Although they are standardized by the federal government and identified by letters A-N, Medigap costs can vary. Each insurance company can choose the way it sets pricing for its Medicare Supplement plans. Medicare Supplement plans can be priced in three ways:
- Community rated
- Issue-age rated
- Attained-age rated
With this type of policy, everyone who carries coverage within a certain category pays the same amount without regard for age. Essentially, all people who are part of a specific plan are considered a community, and the community pays one price regardless of additional factors.. Premiums may go up for other reasons, but age is not a factor.
Issue- age rated
An age-rated policy, also known as an entry age-rated policy, takes age into account, but only when you sign up. With this type of policy, the policy’s cost is rated for the age at which you purchase the policy, but it does not change as you get older. This means that different people with the same policy may have different costs because they signed up at different times in their lives.
The premium for attained-age policiesincreases with your age. These plans may seem attractive to young policy buyers, but may end up being the most expensive in later years.

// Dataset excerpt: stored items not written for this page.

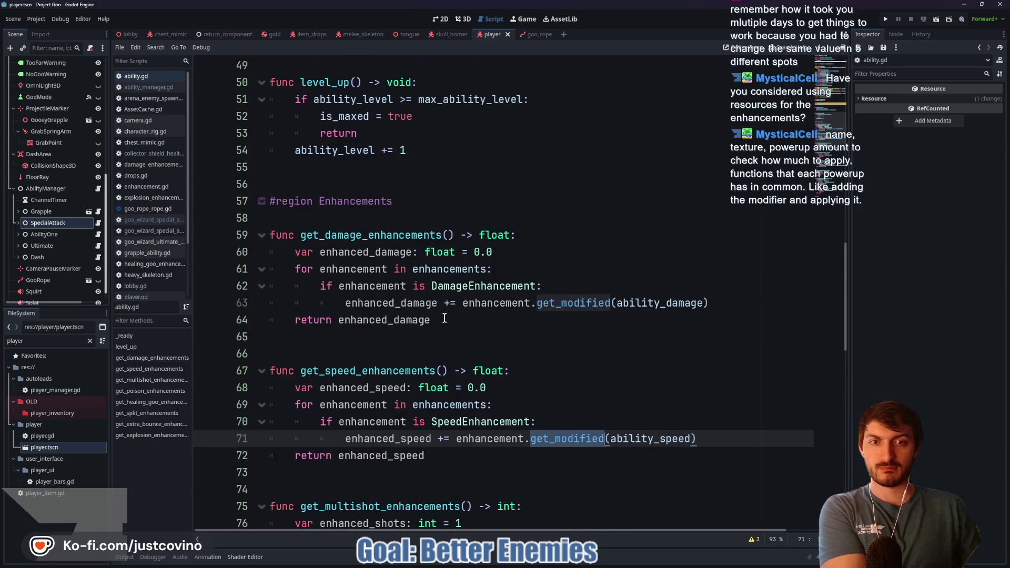
pyautogui.scroll(15, 445, 318)
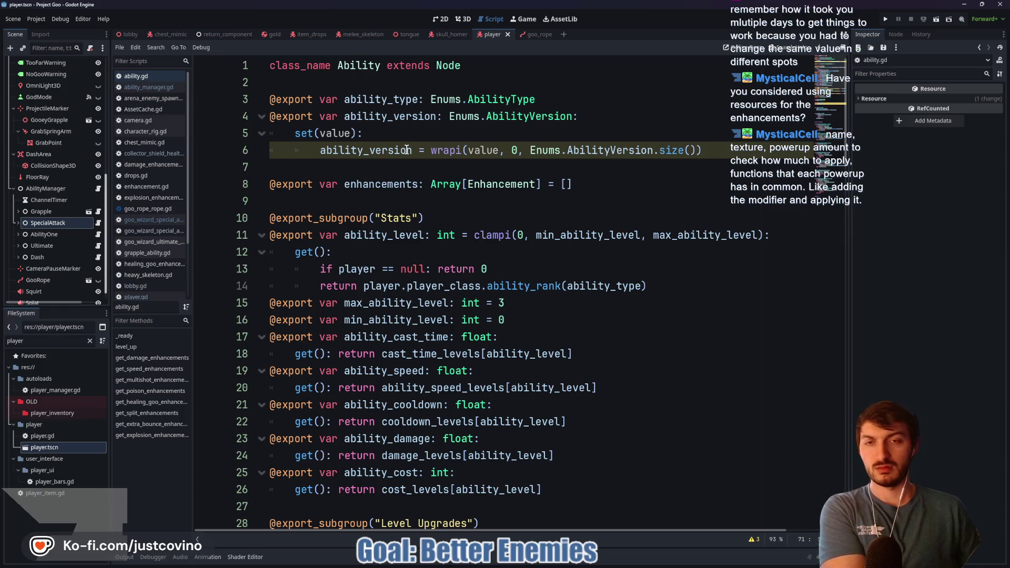
pyautogui.moveTo(407, 150)
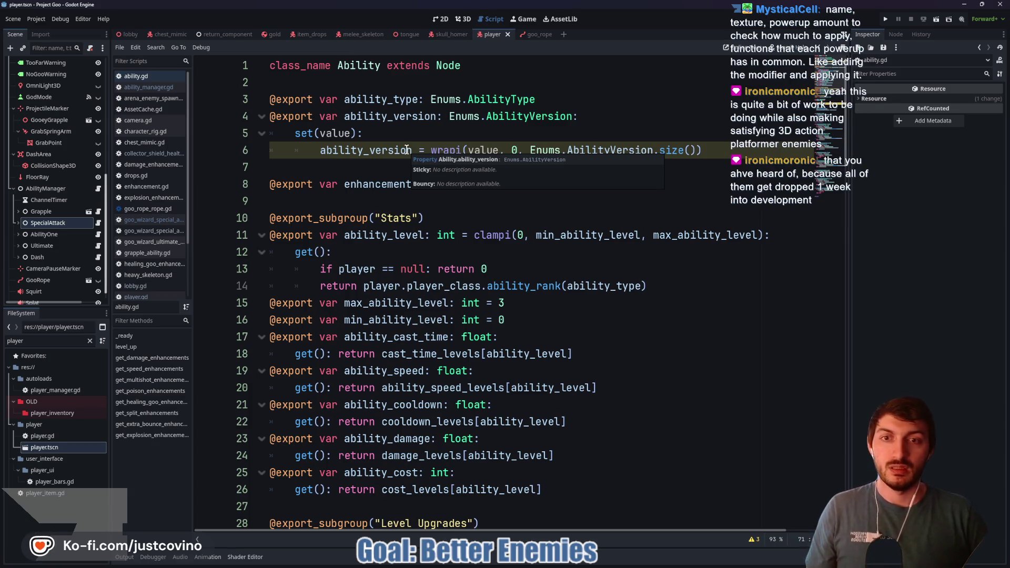
pyautogui.moveTo(599, 564)
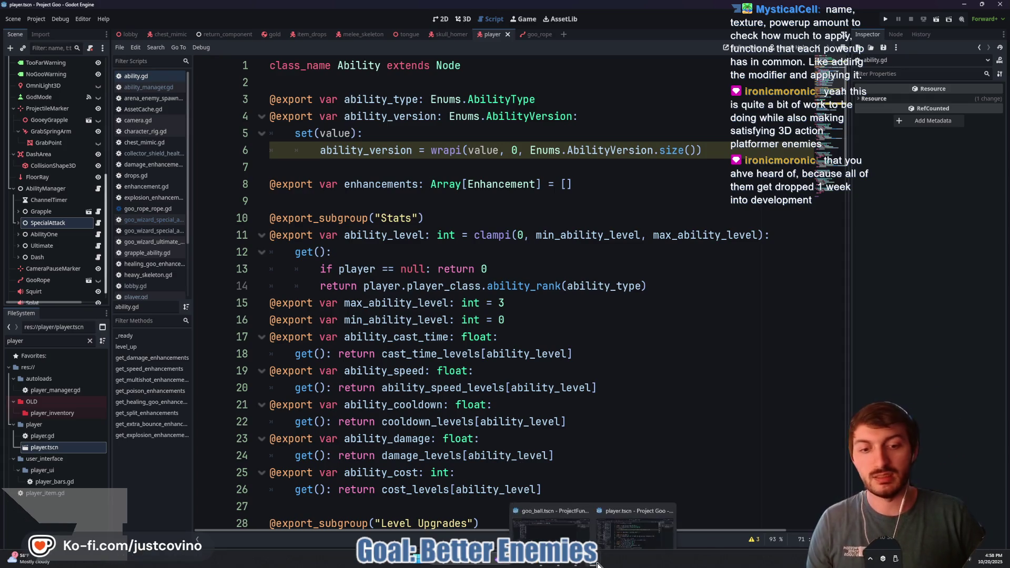
# Bring up the ProjectFun project and open the goo_slam_impact scene and script
pyautogui.click(551, 529)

Aside from age, what can cause Medigap costs to rise?
Even though age won’t cause Medigap costs to rise in some plans, there are other factors typically associated with age that can lead to rising Medigap costs. Inflation is one of the ever-evolving threats to finances in retirement. While getting older won’t change your Medigap costs, inflation can have a detrimental effect on Medigap coverage costs.
Additionally, rising medical costs may change the amount you spend on healthcare. This can be very dependent upon where you’re located and how much medical care you require each year, but it is something to consider in your healthcare budgeting.
If you’ll be signing up for Original Medicare soon, you may want to consider the potential out-of-pocket costs you may incur. While Original Medicare offsets many costs of medically necessary services and supplies, your cost-sharing responsibilities may still be higher than you’re comfortable with.
Medigap May Help
Once you have Original Medicare, are 65 and enrolled in Part B, you’ll enter your Medigap Initial Enrollment Period. During this time, you can purchase any Medicare Supplement plan sold in your state without medical underwriting. After this period ends, you may be charged more or refused coverage for pre-existing conditions.